Here is an example of a puzzle with only traveling triples in the solution.

I constructed it by making the solution and then deleting numbers until I couldn't delete any more without destroying uniqueness. I didn't check all of them, so there still might be a few that can be deleted and still preserve uniqueness.

The traveling pair/triplet is an interesting technique. I actually used it to make so eliminations and solved some numbers in a puzzle. I should have noted the example and posted it here.

[Condor]

Here's another (possibly original) technique I like to use involving groups.

This is the same technique as I posted here. This has just been brought to my attention by Mike Barker (Thanks).

Any way of determining whether triple triples can exist in a solution? And the frequency of the different solution types?
You may have a solution with either no triples, or 1 - 6 triple-chutes.
Seven possible types--which are possible, which not?
I have witnessed double triples in a puzzle, but I can't recall seeing a higher incidence.

In the second half of an even earlier post here, I showed how the basis for this technique could be used for calculating the number of ways to fill the top band (the first three rows) of the sudoku grid.

Using the same calculation there is 27 times as many pairs (and singles) as triples. I have seen no reason for traveling pairs or triples in 1 chute has any effect on another chute, that is, the probablity of a chute having pairs or triples does not effect the probalility in any other chute.

If that can be proved true then the probability of there being 1 triple is 1/28, 2 triples 1/28 * 1/28, 3 triples 1/28 * 1/28 * 1/28, etc.

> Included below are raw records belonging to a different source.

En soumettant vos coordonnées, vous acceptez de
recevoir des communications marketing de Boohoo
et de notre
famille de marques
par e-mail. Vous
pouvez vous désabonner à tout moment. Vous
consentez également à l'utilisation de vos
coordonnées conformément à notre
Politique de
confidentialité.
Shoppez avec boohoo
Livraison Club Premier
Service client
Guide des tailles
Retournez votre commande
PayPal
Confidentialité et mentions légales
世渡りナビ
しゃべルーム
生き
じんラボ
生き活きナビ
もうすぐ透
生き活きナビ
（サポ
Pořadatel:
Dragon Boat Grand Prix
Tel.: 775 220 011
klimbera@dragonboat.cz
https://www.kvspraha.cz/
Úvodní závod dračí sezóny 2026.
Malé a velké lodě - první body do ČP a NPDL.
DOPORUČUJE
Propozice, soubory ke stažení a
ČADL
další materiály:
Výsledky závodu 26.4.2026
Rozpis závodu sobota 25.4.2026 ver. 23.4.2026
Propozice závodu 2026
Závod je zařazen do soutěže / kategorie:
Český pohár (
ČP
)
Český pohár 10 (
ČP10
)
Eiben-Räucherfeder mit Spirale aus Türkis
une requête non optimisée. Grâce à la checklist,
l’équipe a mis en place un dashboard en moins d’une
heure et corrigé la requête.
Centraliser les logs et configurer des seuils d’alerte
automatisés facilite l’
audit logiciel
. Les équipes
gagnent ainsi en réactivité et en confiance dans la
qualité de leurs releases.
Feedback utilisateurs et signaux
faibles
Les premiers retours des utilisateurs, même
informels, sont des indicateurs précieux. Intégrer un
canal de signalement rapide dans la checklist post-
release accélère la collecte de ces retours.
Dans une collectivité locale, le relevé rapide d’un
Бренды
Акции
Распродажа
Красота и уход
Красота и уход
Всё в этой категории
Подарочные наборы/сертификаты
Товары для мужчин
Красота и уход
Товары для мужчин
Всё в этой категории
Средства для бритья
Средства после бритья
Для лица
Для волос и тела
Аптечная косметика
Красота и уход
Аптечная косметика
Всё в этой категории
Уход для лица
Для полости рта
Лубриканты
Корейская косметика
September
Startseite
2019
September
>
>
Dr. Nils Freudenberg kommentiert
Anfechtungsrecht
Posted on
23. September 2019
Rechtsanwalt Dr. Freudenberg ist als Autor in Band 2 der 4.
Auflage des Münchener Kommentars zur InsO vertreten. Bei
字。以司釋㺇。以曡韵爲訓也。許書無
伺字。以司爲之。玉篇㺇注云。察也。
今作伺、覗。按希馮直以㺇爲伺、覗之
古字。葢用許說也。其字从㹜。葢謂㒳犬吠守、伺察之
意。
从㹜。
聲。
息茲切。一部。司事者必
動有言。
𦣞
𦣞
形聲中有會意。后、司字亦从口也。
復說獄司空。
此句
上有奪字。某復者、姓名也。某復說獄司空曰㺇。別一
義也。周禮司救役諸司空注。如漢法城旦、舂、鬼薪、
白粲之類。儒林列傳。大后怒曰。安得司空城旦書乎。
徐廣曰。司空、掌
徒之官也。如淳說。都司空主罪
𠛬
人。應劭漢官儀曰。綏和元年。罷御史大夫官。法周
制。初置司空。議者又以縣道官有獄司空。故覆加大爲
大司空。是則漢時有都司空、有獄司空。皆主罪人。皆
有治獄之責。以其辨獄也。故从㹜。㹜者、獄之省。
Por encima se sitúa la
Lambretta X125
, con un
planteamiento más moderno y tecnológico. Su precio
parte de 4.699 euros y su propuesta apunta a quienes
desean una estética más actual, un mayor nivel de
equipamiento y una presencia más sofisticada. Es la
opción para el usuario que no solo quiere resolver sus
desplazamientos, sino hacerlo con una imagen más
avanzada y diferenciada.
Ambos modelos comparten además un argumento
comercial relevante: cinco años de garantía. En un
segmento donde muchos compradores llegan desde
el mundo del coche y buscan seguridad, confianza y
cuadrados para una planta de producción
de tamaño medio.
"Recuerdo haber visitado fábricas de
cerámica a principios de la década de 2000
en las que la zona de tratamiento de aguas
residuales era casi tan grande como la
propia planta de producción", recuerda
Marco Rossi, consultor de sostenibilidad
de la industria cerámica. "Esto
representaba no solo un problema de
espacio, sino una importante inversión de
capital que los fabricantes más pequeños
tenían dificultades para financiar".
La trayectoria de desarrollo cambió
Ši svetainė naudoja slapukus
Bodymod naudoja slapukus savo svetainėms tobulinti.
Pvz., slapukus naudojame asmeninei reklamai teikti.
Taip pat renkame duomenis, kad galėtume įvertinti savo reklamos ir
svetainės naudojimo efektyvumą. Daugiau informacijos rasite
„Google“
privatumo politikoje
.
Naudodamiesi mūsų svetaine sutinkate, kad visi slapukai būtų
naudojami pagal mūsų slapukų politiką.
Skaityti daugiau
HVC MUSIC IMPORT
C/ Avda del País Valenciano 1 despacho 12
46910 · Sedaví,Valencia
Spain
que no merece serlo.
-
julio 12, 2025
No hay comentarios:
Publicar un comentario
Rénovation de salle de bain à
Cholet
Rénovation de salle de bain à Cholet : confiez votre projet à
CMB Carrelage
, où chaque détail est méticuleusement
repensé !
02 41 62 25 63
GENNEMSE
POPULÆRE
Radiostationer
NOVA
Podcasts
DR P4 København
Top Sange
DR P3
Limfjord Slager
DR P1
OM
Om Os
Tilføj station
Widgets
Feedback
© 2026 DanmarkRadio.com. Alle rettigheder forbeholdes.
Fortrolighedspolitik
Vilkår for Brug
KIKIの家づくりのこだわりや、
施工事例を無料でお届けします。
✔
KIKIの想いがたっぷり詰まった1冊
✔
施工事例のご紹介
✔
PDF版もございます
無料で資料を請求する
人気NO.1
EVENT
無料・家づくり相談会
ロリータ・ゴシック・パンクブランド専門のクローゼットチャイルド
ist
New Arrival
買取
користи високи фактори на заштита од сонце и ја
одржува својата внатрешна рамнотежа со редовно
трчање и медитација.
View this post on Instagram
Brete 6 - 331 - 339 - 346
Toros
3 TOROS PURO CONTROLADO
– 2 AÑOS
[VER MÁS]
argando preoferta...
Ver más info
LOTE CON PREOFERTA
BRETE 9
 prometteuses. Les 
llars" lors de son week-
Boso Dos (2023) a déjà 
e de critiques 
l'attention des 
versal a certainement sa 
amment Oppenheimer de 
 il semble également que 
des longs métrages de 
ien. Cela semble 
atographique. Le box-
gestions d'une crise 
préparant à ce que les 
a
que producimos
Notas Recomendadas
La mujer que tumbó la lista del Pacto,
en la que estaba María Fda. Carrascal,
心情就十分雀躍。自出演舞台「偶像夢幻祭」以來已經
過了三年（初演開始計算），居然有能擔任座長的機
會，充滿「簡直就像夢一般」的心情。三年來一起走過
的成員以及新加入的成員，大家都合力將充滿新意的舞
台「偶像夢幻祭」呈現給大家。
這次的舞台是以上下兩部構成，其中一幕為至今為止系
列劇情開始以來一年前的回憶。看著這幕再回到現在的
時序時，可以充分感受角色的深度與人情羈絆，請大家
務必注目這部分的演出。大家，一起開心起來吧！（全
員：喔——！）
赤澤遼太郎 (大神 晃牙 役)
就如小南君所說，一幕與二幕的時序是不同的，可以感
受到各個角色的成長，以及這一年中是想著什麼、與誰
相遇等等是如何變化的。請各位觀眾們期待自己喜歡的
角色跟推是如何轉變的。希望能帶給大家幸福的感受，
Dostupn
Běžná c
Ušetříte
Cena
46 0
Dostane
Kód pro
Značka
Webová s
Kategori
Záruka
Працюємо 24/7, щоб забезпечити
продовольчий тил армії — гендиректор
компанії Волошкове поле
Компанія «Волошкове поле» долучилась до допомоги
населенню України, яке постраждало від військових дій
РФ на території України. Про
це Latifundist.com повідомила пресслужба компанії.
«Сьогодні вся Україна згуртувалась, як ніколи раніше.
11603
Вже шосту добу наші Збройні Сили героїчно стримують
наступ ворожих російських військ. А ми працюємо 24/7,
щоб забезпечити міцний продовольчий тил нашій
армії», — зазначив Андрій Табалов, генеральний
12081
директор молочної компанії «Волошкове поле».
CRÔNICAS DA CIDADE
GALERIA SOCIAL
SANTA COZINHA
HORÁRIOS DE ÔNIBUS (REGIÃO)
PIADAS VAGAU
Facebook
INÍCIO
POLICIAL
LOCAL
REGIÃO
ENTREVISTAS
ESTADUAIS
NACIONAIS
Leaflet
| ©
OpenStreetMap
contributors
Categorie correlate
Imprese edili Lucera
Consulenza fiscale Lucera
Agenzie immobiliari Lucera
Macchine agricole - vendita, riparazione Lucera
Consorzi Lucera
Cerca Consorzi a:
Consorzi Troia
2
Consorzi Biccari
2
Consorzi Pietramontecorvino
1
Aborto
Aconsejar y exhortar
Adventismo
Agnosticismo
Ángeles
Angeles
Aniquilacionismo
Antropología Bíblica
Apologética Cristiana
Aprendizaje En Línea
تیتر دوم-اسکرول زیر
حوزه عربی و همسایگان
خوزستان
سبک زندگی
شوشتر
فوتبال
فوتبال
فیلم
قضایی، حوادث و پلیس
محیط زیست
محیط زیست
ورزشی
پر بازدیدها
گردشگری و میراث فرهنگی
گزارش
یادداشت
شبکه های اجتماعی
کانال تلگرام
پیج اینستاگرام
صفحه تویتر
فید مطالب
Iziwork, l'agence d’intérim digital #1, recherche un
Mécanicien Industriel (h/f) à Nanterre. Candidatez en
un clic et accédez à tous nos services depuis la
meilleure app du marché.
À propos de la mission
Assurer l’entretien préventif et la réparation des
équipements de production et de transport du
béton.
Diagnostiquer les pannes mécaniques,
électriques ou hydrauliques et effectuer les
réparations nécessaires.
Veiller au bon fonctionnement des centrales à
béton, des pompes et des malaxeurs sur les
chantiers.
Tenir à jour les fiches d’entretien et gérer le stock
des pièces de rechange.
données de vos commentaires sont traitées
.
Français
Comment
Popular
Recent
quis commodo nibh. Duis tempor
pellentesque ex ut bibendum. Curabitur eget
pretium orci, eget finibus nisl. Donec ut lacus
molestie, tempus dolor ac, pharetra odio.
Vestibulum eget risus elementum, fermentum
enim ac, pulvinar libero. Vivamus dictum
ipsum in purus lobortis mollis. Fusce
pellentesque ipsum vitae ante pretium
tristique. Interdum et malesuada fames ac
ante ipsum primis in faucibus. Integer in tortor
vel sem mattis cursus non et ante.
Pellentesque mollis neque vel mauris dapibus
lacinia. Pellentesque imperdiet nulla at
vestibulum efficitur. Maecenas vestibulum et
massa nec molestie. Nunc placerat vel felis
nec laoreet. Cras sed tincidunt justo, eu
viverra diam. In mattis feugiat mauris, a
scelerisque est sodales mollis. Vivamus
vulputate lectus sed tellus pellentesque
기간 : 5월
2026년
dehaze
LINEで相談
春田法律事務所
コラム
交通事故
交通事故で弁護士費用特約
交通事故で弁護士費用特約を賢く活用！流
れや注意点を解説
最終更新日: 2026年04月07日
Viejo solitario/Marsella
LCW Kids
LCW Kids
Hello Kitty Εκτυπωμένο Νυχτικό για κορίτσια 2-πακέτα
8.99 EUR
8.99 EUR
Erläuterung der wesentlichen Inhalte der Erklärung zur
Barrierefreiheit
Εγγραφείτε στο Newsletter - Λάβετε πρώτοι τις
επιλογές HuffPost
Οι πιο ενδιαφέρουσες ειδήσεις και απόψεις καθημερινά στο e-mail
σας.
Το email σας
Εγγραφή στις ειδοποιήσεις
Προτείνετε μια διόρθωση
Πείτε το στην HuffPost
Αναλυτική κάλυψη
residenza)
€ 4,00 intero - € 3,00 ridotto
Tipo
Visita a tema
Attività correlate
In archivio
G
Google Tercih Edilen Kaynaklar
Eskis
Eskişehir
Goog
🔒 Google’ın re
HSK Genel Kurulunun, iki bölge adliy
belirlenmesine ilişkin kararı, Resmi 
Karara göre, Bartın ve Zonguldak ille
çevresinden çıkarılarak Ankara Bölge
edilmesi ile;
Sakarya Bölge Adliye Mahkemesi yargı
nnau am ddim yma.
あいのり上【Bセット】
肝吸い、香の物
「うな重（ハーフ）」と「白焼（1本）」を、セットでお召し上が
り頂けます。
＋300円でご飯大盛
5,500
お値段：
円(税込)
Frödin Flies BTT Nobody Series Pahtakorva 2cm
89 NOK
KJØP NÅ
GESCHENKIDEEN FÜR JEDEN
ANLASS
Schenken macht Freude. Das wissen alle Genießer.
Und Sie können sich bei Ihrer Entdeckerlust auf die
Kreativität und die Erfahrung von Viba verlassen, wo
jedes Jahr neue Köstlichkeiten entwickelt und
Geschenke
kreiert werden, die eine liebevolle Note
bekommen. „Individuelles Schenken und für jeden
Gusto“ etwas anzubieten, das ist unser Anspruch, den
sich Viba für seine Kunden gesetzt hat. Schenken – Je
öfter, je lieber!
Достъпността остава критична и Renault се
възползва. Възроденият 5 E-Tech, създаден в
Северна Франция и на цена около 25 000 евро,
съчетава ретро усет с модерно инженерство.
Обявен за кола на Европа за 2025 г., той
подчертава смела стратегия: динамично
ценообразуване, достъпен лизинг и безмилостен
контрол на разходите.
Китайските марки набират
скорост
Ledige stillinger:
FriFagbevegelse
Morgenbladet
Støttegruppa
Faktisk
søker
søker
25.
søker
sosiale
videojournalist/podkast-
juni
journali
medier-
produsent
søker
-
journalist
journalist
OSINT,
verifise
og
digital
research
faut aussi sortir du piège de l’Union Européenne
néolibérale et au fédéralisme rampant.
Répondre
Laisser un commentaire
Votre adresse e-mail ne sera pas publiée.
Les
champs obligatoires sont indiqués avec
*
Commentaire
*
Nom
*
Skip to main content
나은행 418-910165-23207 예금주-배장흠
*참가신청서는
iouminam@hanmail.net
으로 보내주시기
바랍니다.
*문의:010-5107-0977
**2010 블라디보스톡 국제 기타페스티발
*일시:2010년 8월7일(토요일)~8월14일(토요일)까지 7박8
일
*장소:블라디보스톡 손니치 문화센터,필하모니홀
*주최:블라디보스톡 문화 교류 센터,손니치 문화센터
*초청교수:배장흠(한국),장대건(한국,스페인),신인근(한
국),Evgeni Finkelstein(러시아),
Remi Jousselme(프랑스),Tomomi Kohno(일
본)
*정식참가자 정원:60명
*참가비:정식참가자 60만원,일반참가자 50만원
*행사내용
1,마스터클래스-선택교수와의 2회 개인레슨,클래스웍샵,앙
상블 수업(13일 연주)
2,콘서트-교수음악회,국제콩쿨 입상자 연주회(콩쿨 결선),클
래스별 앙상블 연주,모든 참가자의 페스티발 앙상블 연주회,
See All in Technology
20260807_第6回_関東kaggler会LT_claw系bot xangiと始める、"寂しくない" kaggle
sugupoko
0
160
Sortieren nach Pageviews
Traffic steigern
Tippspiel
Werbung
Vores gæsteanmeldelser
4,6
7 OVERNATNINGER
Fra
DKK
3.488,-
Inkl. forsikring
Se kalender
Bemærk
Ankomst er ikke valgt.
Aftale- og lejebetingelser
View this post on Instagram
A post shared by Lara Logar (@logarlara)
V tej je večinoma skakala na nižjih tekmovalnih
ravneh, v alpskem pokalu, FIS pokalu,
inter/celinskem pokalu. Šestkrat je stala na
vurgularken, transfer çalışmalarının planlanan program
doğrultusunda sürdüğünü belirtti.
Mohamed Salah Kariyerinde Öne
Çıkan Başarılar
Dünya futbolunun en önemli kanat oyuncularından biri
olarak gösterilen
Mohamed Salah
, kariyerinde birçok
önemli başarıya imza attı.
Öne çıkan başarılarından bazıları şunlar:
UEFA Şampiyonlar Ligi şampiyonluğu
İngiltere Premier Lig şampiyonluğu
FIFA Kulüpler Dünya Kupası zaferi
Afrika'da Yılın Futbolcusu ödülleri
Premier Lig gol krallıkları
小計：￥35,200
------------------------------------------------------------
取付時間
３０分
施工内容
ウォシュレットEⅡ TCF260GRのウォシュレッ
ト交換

This technique was also the basis of a checking method I posted here. By following the numbers as they travel in pairs, triples or singles across the sudoku grid you can determine if the finished puzzle is correct.

[MrHamilton]

Thanks, was unaware of the earlier post, as I suppose David Bird in the other forum was unaware of either of us.

[Condor]

Thanks, was unaware of the earlier post, as I suppose David Bird in the other forum was unaware of either of us.

It seems that this method was "discovered" by several people.

Thanks for helping to make it better known in the sudoku community. I have found it a bit of an unweildy beast to explain to people. Reading other people explanations will help me explain them easier.